One of the questions here is what is meant by "reasonable" or "credible" results? The institutions involved in the pilot seem to assume that the best results are the ones that most closely match those of the RAE. I suspect this is because the large universities that currently receive the lion's share of research funding are not going to support any system that significantly changes the status quo.

The institutions involved in the pilot seem to think that bibliometrics would be most useful when used in conjunction with expert peer review. From the report:

Members discussed whether the benefits of using bibliometrics would outweigh the costs. Some found this difficult to answer given limited knowledge about the costs. Nevertheless there was broad agreement that overall the benefits would outweigh the costs – assuming a selective approach. For institutions this would involve a similar level of burden to the RAE and any additional cost of using bibliometrics would be largely absorbed by internal management within institutions. For panels, some members felt that bibliometrics might involve additional work (for example in resolving differences between panel judgements and citation scores); others felt that they could be used to increase sampling and reduce panels’ workloads.

According to the interim report, the "best" results (i.e. those most closely matching the results of the RAE) were obtained using a methodology that will have a similar administrative burden as the RAE. Even then the results had "significant discrepancies". So, if the aim of the pilot was to get similar results to the RAE with a lesser administrative burden, it seems that the pilot exercise has failed on both counts. So if bibliometrics don't seem to add much to the process, it's worth considering what they might take away. For which, see my previous post...


David Colquhoun said...

Thanks for keeping up the pressure on this important question

The problem with the HEFCE study, and almost all 'bibliometrics' is, it seems to me, that they never have any proper standard to judge their metrics against. Almost everything they write is circular because they never consider individuals.

I took a rather different approach and looked at the performance of someone who commands universal respect in my field (Nobel prize too). (There is a reprint here and blog version here.) He failed the requirements of at least one university for 'productivity' and didn't score particularly well on many metrics. His most highly cited paper was, predictably, a methods paper in a journal with an impact factor that promotions committee zombies would now tend to regard as unacceptable (the huge number of citations came later of course).

Another problem is that 'bibliometrics' has become a speciality in its own right, with its own set of 'experts'. None of them has ever done research in the ordinary sense of the word, and they know little about its unpredictability and vicissitudes.

The result, if real researchers don't manage to stop it, will be a culture which rewards 'productivity' above quality, which rewards short term shallow work more than real novelty, and which rewards marginal dishonesty and guest authorships (already a major plague). If we can't escape from the thrall of HR zombies the prospect is for a continual decline in the quality and honesty of research. That at least is a view that is expressed in a letter in the Financial Times today.

My favourite simple solution is to restrict everyone to an average of one original research paper per year.
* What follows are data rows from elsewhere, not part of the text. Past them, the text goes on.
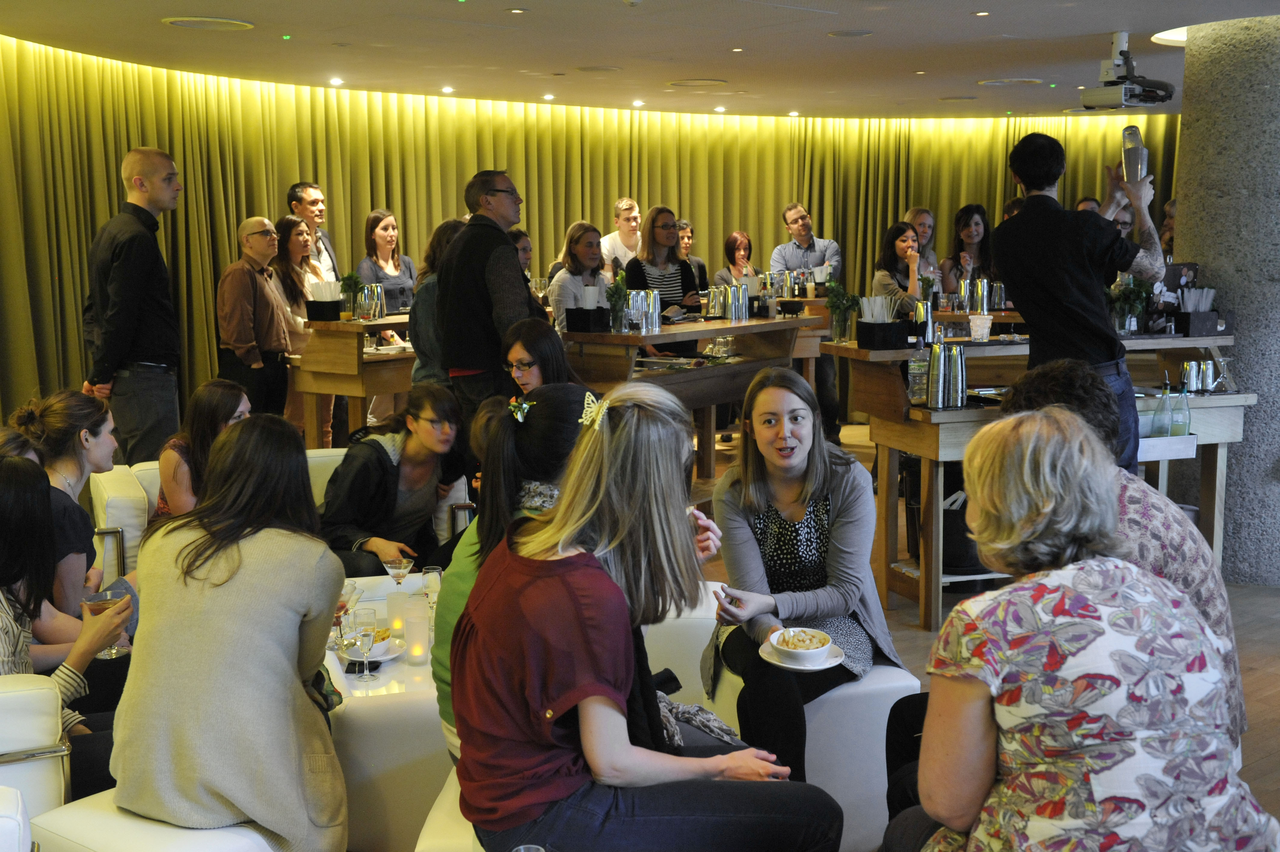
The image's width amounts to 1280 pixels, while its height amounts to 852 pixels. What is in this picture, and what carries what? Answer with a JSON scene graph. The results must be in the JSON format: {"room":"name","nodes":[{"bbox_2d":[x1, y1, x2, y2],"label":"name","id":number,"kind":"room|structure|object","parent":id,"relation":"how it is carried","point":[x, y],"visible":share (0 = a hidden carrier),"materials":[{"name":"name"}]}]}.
{"room":"bar","nodes":[
{"label":"bar","id":0,"kind":"room"},
{"bbox_2d":[0,0,1279,121],"label":"ceiling","id":1,"kind":"structure","parent":0,"point":[151,33],"materials":[{"name":"white paint"}]},
{"bbox_2d":[160,15,255,30],"label":"ceiling vent","id":2,"kind":"object","parent":1,"relation":"in","point":[184,23],"visible":0.98,"materials":[{"name":"white"}]},
{"bbox_2d":[328,76,343,86],"label":"ceiling light","id":3,"kind":"object","parent":1,"relation":"in","point":[334,83],"visible":0.97,"materials":[{"name":"white"}]},
{"bbox_2d":[440,84,454,92],"label":"ceiling light","id":4,"kind":"object","parent":1,"relation":"in","point":[447,90],"visible":0.97,"materials":[{"name":"white"}]},
{"bbox_2d":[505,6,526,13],"label":"ceiling light","id":5,"kind":"object","parent":1,"relation":"in","point":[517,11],"visible":0.96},
{"bbox_2d":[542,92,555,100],"label":"ceiling light","id":6,"kind":"object","parent":1,"relation":"in","point":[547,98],"visible":0.96,"materials":[{"name":"white"}]},
{"bbox_2d":[0,36,1187,449],"label":"curtain","id":7,"kind":"object","parent":1,"relation":"hanging from","point":[229,224],"visible":0.54,"materials":[{"name":"gold fabric"}]},
{"bbox_2d":[574,64,621,72],"label":"ceiling speaker","id":8,"kind":"object","parent":1,"relation":"in","point":[592,68],"visible":0.98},
{"bbox_2d":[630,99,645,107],"label":"ceiling light","id":9,"kind":"object","parent":1,"relation":"in","point":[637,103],"visible":0.97,"materials":[{"name":"white"}]},
{"bbox_2d":[667,78,728,87],"label":"ceiling vent","id":10,"kind":"object","parent":1,"relation":"in","point":[682,83],"visible":0.98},
{"bbox_2d":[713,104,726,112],"label":"ceiling light","id":11,"kind":"object","parent":1,"relation":"in","point":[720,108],"visible":0.96,"materials":[{"name":"white"}]},
{"bbox_2d":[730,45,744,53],"label":"ceiling light","id":12,"kind":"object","parent":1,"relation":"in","point":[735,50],"visible":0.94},
{"bbox_2d":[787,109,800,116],"label":"ceiling light","id":13,"kind":"object","parent":1,"relation":"in","point":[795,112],"visible":0.96,"materials":[{"name":"white"}]},
{"bbox_2d":[825,28,874,37],"label":"ceiling speaker","id":14,"kind":"object","parent":1,"relation":"in","point":[860,33],"visible":0.97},
{"bbox_2d":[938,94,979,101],"label":"ceiling vent","id":15,"kind":"object","parent":1,"relation":"in","point":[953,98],"visible":0.98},
{"bbox_2d":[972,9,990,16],"label":"ceiling light","id":16,"kind":"object","parent":1,"relation":"in","point":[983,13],"visible":0.96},
{"bbox_2d":[976,77,1043,86],"label":"ceiling vent","id":17,"kind":"object","parent":1,"relation":"in","point":[1023,80],"visible":0.98,"materials":[{"name":"white"}]},
{"bbox_2d":[1078,31,1177,109],"label":"projector","id":18,"kind":"object","parent":1,"relation":"hanging from","point":[1115,100],"visible":0.99,"materials":[{"name":"white plastic"}]},
{"bbox_2d":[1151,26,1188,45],"label":"ceiling light","id":19,"kind":"object","parent":1,"relation":"in","point":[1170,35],"visible":0.33,"materials":[{"name":"white"}]},
{"bbox_2d":[674,411,1279,849],"label":"floor","id":20,"kind":"structure","parent":0,"point":[915,634],"materials":[{"name":"brown wood"}]},
{"bbox_2d":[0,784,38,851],"label":"white armchair","id":21,"kind":"object","parent":20,"relation":"on","point":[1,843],"visible":0.99,"materials":[{"name":"white leather"}]},
{"bbox_2d":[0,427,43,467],"label":"person","id":22,"kind":"object","parent":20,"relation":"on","point":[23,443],"visible":0.16},
{"bbox_2d":[0,672,70,835],"label":"white armchair","id":23,"kind":"object","parent":20,"relation":"on","point":[21,699],"visible":0.74,"materials":[{"name":"white leather"}]},
{"bbox_2d":[0,452,133,797],"label":"woman","id":24,"kind":"object","parent":23,"relation":"on","point":[3,517],"visible":0.63},
{"bbox_2d":[80,587,128,657],"label":"cocktail glass","id":25,"kind":"object","parent":24,"relation":"in","point":[111,651],"visible":0.59,"materials":[{"name":"clear glass"}]},
{"bbox_2d":[12,389,132,620],"label":"woman","id":26,"kind":"object","parent":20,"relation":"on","point":[58,405],"visible":0.52},
{"bbox_2d":[81,145,182,466],"label":"man","id":27,"kind":"object","parent":20,"relation":"on","point":[128,304],"visible":0.93},
{"bbox_2d":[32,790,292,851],"label":"white ottoman","id":28,"kind":"object","parent":20,"relation":"on","point":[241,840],"visible":0.4,"materials":[{"name":"white leather"}]},
{"bbox_2d":[110,414,351,851],"label":"woman","id":29,"kind":"object","parent":28,"relation":"on","point":[179,552],"visible":0.98},
{"bbox_2d":[216,212,292,417],"label":"man","id":30,"kind":"object","parent":20,"relation":"on","point":[264,301],"visible":0.88},
{"bbox_2d":[90,443,474,577],"label":"white sofa","id":31,"kind":"object","parent":20,"relation":"on","point":[109,507],"visible":0.13,"materials":[{"name":"white leather"}]},
{"bbox_2d":[153,378,250,522],"label":"woman","id":32,"kind":"object","parent":31,"relation":"on","point":[231,395],"visible":0.41},
{"bbox_2d":[318,380,470,576],"label":"woman","id":33,"kind":"object","parent":31,"relation":"on","point":[369,445],"visible":0.82},
{"bbox_2d":[271,215,328,439],"label":"woman","id":34,"kind":"object","parent":20,"relation":"on","point":[289,234],"visible":0.55},
{"bbox_2d":[285,181,338,283],"label":"man","id":35,"kind":"object","parent":20,"relation":"on","point":[296,189],"visible":0.46},
{"bbox_2d":[292,313,414,445],"label":"high table","id":36,"kind":"object","parent":20,"relation":"on","point":[346,391],"visible":0.56,"materials":[{"name":"brown wood"}]},
{"bbox_2d":[304,280,341,320],"label":"holder","id":37,"kind":"object","parent":36,"relation":"on","point":[314,309],"visible":0.98,"materials":[{"name":"black"}]},
{"bbox_2d":[337,271,365,319],"label":"potted plant","id":38,"kind":"object","parent":36,"relation":"on","point":[352,276],"visible":0.93,"materials":[{"name":"green plant"}]},
{"bbox_2d":[359,283,384,320],"label":"cocktail shaker","id":39,"kind":"object","parent":36,"relation":"on","point":[379,294],"visible":0.99,"materials":[{"name":"silver metal"}]},
{"bbox_2d":[356,209,417,317],"label":"woman","id":40,"kind":"object","parent":20,"relation":"on","point":[382,237],"visible":0.57},
{"bbox_2d":[325,572,455,851],"label":"white table","id":41,"kind":"object","parent":20,"relation":"on","point":[401,693],"visible":0.34,"materials":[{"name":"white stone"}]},
{"bbox_2d":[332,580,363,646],"label":"cocktail glass","id":42,"kind":"object","parent":41,"relation":"on","point":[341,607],"visible":0.55,"materials":[{"name":"clear glass"}]},
{"bbox_2d":[348,608,379,681],"label":"wine glass","id":43,"kind":"object","parent":41,"relation":"on","point":[367,634],"visible":0.99,"materials":[{"name":"clear glass"}]},
{"bbox_2d":[336,635,405,662],"label":"plate","id":44,"kind":"object","parent":41,"relation":"on","point":[356,659],"visible":0.47,"materials":[{"name":"white ceramic"}]},
{"bbox_2d":[380,551,414,589],"label":"cocktail glass","id":45,"kind":"object","parent":41,"relation":"on","point":[404,564],"visible":0.91,"materials":[{"name":"clear glass"}]},
{"bbox_2d":[385,588,409,636],"label":"candle","id":46,"kind":"object","parent":41,"relation":"on","point":[392,604],"visible":0.94,"materials":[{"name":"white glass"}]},
{"bbox_2d":[401,606,430,665],"label":"candle","id":47,"kind":"object","parent":41,"relation":"on","point":[414,624],"visible":0.99,"materials":[{"name":"white wax"}]},
{"bbox_2d":[420,566,442,613],"label":"wine glass","id":48,"kind":"object","parent":41,"relation":"on","point":[429,569],"visible":0.81,"materials":[{"name":"clear glass"}]},
{"bbox_2d":[408,216,467,388],"label":"woman","id":49,"kind":"object","parent":20,"relation":"on","point":[437,237],"visible":0.31},
{"bbox_2d":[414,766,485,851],"label":"white ottoman","id":50,"kind":"object","parent":20,"relation":"on","point":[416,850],"visible":0.18,"materials":[{"name":"white leather"}]},
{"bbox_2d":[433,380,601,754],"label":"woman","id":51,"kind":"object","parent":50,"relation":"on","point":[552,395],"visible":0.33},
{"bbox_2d":[444,381,844,851],"label":"woman","id":52,"kind":"object","parent":50,"relation":"on","point":[539,699],"visible":0.98},
{"bbox_2d":[436,167,529,427],"label":"man","id":53,"kind":"object","parent":20,"relation":"on","point":[467,242],"visible":0.76},
{"bbox_2d":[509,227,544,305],"label":"woman","id":54,"kind":"object","parent":20,"relation":"on","point":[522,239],"visible":0.27},
{"bbox_2d":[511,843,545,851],"label":"wine glass","id":55,"kind":"object","parent":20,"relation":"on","point":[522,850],"visible":1,"materials":[{"name":"clear glass"}]},
{"bbox_2d":[503,320,578,399],"label":"woman","id":56,"kind":"object","parent":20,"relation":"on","point":[539,351],"visible":0.45},
{"bbox_2d":[546,219,610,331],"label":"woman","id":57,"kind":"object","parent":20,"relation":"on","point":[592,234],"visible":0.57},
{"bbox_2d":[599,195,643,275],"label":"man","id":58,"kind":"object","parent":20,"relation":"on","point":[635,214],"visible":0.59},
{"bbox_2d":[624,204,702,324],"label":"woman","id":59,"kind":"object","parent":20,"relation":"on","point":[687,276],"visible":0.55},
{"bbox_2d":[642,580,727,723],"label":"white armchair","id":60,"kind":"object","parent":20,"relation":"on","point":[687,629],"visible":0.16,"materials":[{"name":"white leather"}]},
{"bbox_2d":[676,220,707,288],"label":"woman","id":61,"kind":"object","parent":20,"relation":"on","point":[687,239],"visible":0.31},
{"bbox_2d":[561,310,825,477],"label":"bar table","id":62,"kind":"object","parent":20,"relation":"on","point":[622,336],"visible":0.6,"materials":[{"name":"brown wood"}]},
{"bbox_2d":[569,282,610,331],"label":"napkin holder","id":63,"kind":"object","parent":62,"relation":"on","point":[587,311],"visible":0.98,"materials":[{"name":"black"}]},
{"bbox_2d":[605,273,631,331],"label":"herbs in glass","id":64,"kind":"object","parent":62,"relation":"on","point":[612,301],"visible":0.95,"materials":[{"name":"green plant"}]},
{"bbox_2d":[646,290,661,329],"label":"cocktail shaker","id":65,"kind":"object","parent":62,"relation":"on","point":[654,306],"visible":0.77,"materials":[{"name":"silver metal"}]},
{"bbox_2d":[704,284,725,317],"label":"cocktail shaker","id":66,"kind":"object","parent":62,"relation":"on","point":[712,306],"visible":0.97,"materials":[{"name":"silver metal"}]},
{"bbox_2d":[727,281,749,321],"label":"cocktail shaker","id":67,"kind":"object","parent":62,"relation":"on","point":[735,311],"visible":0.99,"materials":[{"name":"silver metal"}]},
{"bbox_2d":[712,230,758,287],"label":"woman","id":68,"kind":"object","parent":20,"relation":"on","point":[740,239],"visible":0.49},
{"bbox_2d":[769,203,843,287],"label":"man","id":69,"kind":"object","parent":20,"relation":"on","point":[792,214],"visible":0.71},
{"bbox_2d":[700,659,919,851],"label":"white ottoman","id":70,"kind":"object","parent":20,"relation":"on","point":[885,723],"visible":0.39,"materials":[{"name":"white leather"}]},
{"bbox_2d":[698,363,904,787],"label":"woman","id":71,"kind":"object","parent":70,"relation":"on","point":[757,490],"visible":0.84},
{"bbox_2d":[759,639,842,670],"label":"plate","id":72,"kind":"object","parent":71,"relation":"in","point":[792,666],"visible":0.46,"materials":[{"name":"white ceramic"}]},
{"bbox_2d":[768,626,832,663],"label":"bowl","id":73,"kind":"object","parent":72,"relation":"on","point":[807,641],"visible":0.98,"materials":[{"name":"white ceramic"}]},
{"bbox_2d":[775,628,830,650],"label":"food","id":74,"kind":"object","parent":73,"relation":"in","point":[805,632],"visible":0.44,"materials":[{"name":"yellow food"}]},
{"bbox_2d":[870,220,935,316],"label":"woman","id":75,"kind":"object","parent":20,"relation":"on","point":[903,239],"visible":0.6},
{"bbox_2d":[905,205,940,270],"label":"woman","id":76,"kind":"object","parent":20,"relation":"on","point":[930,219],"visible":0.4},
{"bbox_2d":[939,202,995,298],"label":"woman","id":77,"kind":"object","parent":20,"relation":"on","point":[968,219],"visible":0.58},
{"bbox_2d":[808,331,1248,632],"label":"bar counter","id":78,"kind":"object","parent":20,"relation":"on","point":[948,415],"visible":0.5,"materials":[{"name":"brown wood"}]},
{"bbox_2d":[824,279,861,343],"label":"plant","id":79,"kind":"object","parent":78,"relation":"on","point":[837,321],"visible":0.98,"materials":[{"name":"green plant"}]},
{"bbox_2d":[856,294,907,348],"label":"holder","id":80,"kind":"object","parent":78,"relation":"on","point":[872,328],"visible":0.99,"materials":[{"name":"black"}]},
{"bbox_2d":[906,335,929,403],"label":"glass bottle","id":81,"kind":"object","parent":78,"relation":"on","point":[915,363],"visible":0.93,"materials":[{"name":"clear"}]},
{"bbox_2d":[910,299,934,346],"label":"cocktail shaker","id":82,"kind":"object","parent":78,"relation":"on","point":[923,311],"visible":0.89,"materials":[{"name":"metal"}]},
{"bbox_2d":[926,338,948,408],"label":"cocktail shaker","id":83,"kind":"object","parent":78,"relation":"on","point":[938,381],"visible":0.98,"materials":[{"name":"silver metal"}]},
{"bbox_2d":[948,345,967,407],"label":"cocktail shaker","id":84,"kind":"object","parent":78,"relation":"on","point":[960,391],"visible":0.98,"materials":[{"name":"silver metal"}]},
{"bbox_2d":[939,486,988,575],"label":"trash bin","id":85,"kind":"object","parent":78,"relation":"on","point":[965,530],"visible":0.48,"materials":[{"name":"black"}]},
{"bbox_2d":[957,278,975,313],"label":"cocktail shaker","id":86,"kind":"object","parent":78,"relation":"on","point":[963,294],"visible":0.96,"materials":[{"name":"silver metal"}]},
{"bbox_2d":[967,313,993,340],"label":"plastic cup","id":87,"kind":"object","parent":78,"relation":"on","point":[980,328],"visible":1,"materials":[{"name":"plastic"}]},
{"bbox_2d":[970,277,990,313],"label":"cocktail shaker","id":88,"kind":"object","parent":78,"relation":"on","point":[985,284],"visible":0.98,"materials":[{"name":"silver metal"}]},
{"bbox_2d":[1105,276,1152,334],"label":"potted plant","id":89,"kind":"object","parent":78,"relation":"on","point":[1121,306],"visible":0.82,"materials":[{"name":"green plant"}]},
{"bbox_2d":[1151,379,1174,435],"label":"glass bottle","id":90,"kind":"object","parent":78,"relation":"on","point":[1163,398],"visible":0.96,"materials":[{"name":"clear glass"}]},
{"bbox_2d":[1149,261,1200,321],"label":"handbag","id":91,"kind":"object","parent":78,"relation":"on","point":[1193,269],"visible":0.57,"materials":[{"name":"black"}]},
{"bbox_2d":[1171,381,1192,435],"label":"glass bottle","id":92,"kind":"object","parent":78,"relation":"on","point":[1181,420],"visible":0.96,"materials":[{"name":"clear glass"}]},
{"bbox_2d":[1180,358,1206,393],"label":"metal shaker","id":93,"kind":"object","parent":78,"relation":"on","point":[1193,381],"visible":0.98,"materials":[{"name":"silver metal"}]},
{"bbox_2d":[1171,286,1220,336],"label":"holder","id":94,"kind":"object","parent":78,"relation":"on","point":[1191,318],"visible":0.96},
{"bbox_2d":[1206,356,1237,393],"label":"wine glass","id":95,"kind":"object","parent":78,"relation":"on","point":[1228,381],"visible":0.99,"materials":[{"name":"clear"}]},
{"bbox_2d":[995,129,1165,477],"label":"man","id":96,"kind":"object","parent":20,"relation":"on","point":[1020,274],"visible":0.75},
{"bbox_2d":[1120,125,1148,182],"label":"cocktail shaker","id":97,"kind":"object","parent":96,"relation":"in","point":[1140,152],"visible":0.85,"materials":[{"name":"silver metal"}]},
{"bbox_2d":[883,412,1277,851],"label":"woman","id":98,"kind":"object","parent":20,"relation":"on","point":[1125,569],"visible":1},
{"bbox_2d":[925,355,1251,754],"label":"person","id":99,"kind":"object","parent":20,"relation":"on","point":[1073,373],"visible":0.15},
{"bbox_2d":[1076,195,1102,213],"label":"person","id":100,"kind":"object","parent":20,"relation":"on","point":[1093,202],"visible":0.09},
{"bbox_2d":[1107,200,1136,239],"label":"person","id":101,"kind":"object","parent":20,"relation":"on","point":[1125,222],"visible":0.16},
{"bbox_2d":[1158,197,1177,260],"label":"person","id":102,"kind":"object","parent":20,"relation":"on","point":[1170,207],"visible":0.16},
{"bbox_2d":[1172,10,1279,585],"label":"concrete column","id":103,"kind":"structure","parent":0,"point":[1188,212],"materials":[{"name":"grey concrete"}]}
]}

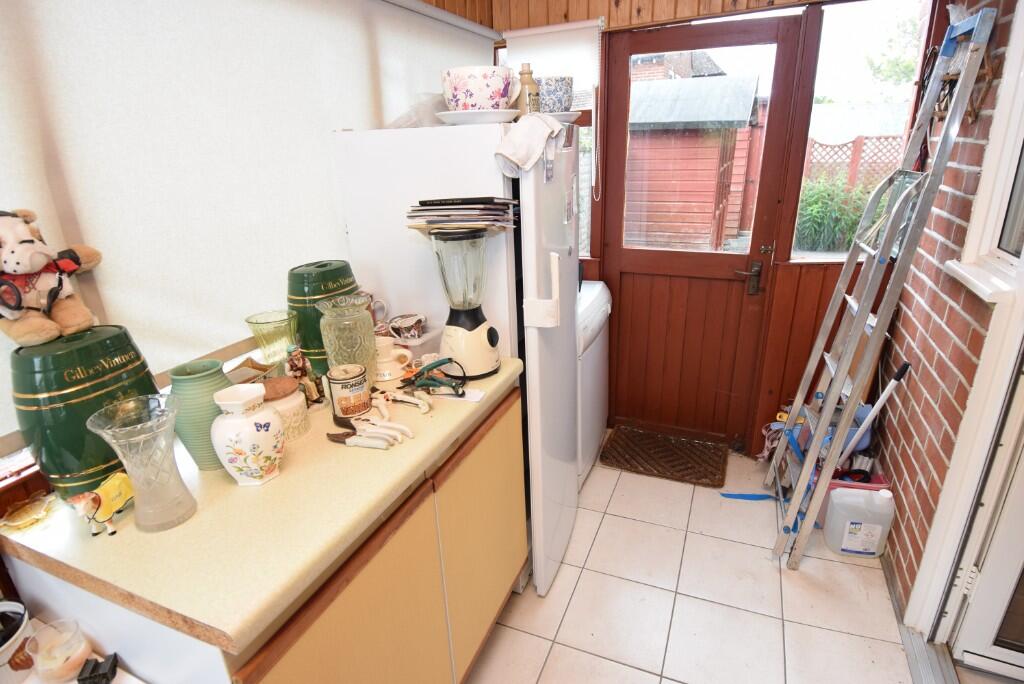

Anything that takes much less time than that is not likely to be very original (and/or not likely to have much contribution from the nominal author.

Paul Wilson said...

Thanks for the comment, David.

I remember reading the Physiology News article on your blog. The Imperial College publication score struck me then as plain daft, and not based on what actually happens in research.

It's impossible to account for all the strange things that happen with citations (people citing their mates, citing themselves, publications that get cited frequently because they are wrong, guest authorships, publications in languages other than English, inconsistencies between databases, errors in databases, and on and on) by a simple citation count. The proposed scheme for the REF seems to be a slightly more sophisticated version of citation counting.